Dataset items
* * * * * * *

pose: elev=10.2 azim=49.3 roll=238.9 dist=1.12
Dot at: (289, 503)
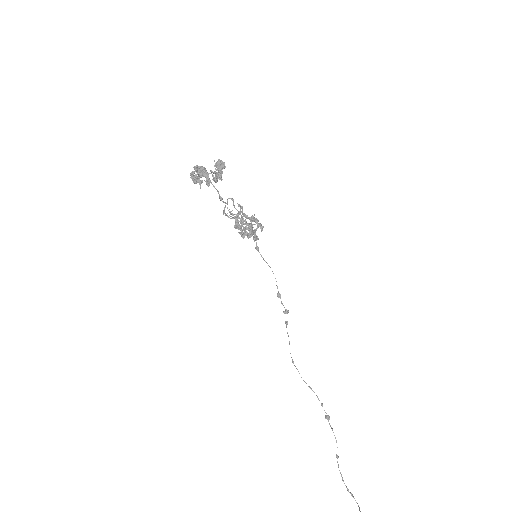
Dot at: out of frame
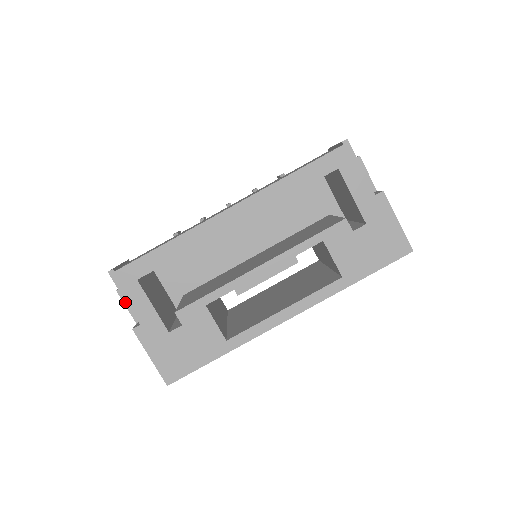
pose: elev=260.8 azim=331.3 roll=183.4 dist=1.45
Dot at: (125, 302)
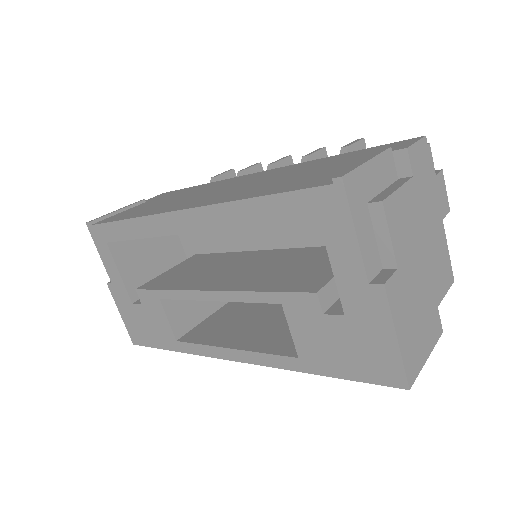
Dot at: occluded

* * * * * * *

> **Set exercise**: Convert the material above into a Markdown table with the columns Row and Line, giving each line its own numbered row and skipping any blank lines. Leave the pictures out of the table.

> **Written reply**:
| Row | Line |
|---|---|
| 1 | pose: elev=10.2 azim=49.3 roll=238.9 dist=1.12 |
| 2 | Dot at: (289, 503) |
| 3 | Dot at: out of frame |
| 4 | pose: elev=260.8 azim=331.3 roll=183.4 dist=1.45 |
| 5 | Dot at: (125, 302) |
| 6 | Dot at: occluded |